[Rendered chart pictures]
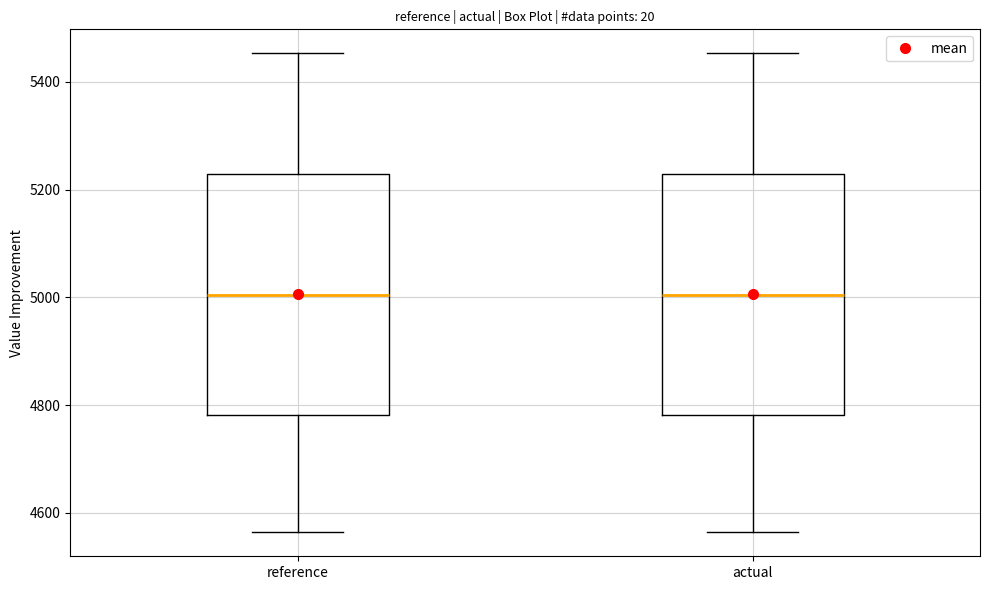

Reading left to right, transcribe this box plot: for each box, give where its median line is, the range the box spans, and where its two whiskers end, as read against the y-axis. The values are not printed on the chart, so give them approximately, as read against the axis.

reference: median 5000, box 4780 to 5220, whiskers 4560 to 5460
actual: median 5000, box 4780 to 5220, whiskers 4560 to 5460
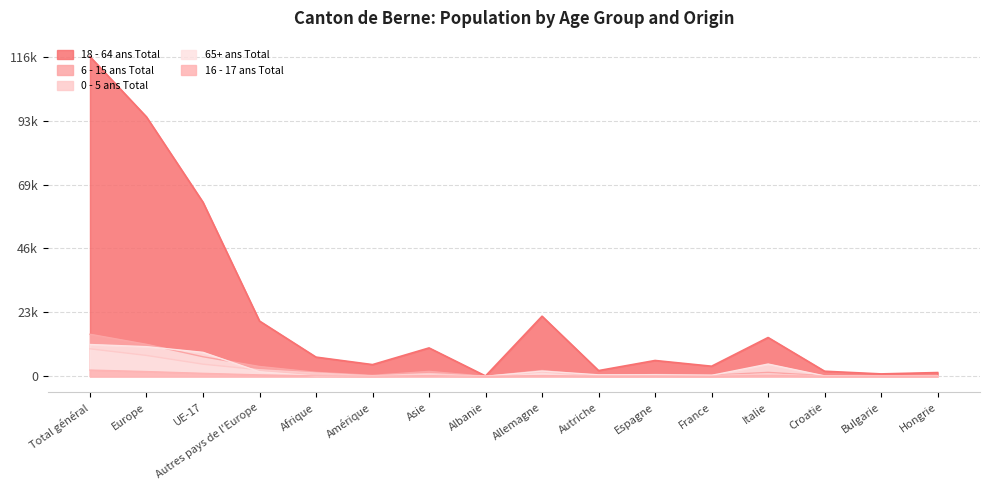

What is the sum of all 65+ ans Total values?

41663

Description of the task: From the line containing "reference: median 5000, box" through the end of the material, write the lines again with "whiskers" swapped for "tails" and nothing else changed. Leave the pictures out of your answer.

Exercise response:
reference: median 5000, box 4780 to 5220, tails 4560 to 5460
actual: median 5000, box 4780 to 5220, tails 4560 to 5460

What is the sum of all 65+ ans Total values?

41663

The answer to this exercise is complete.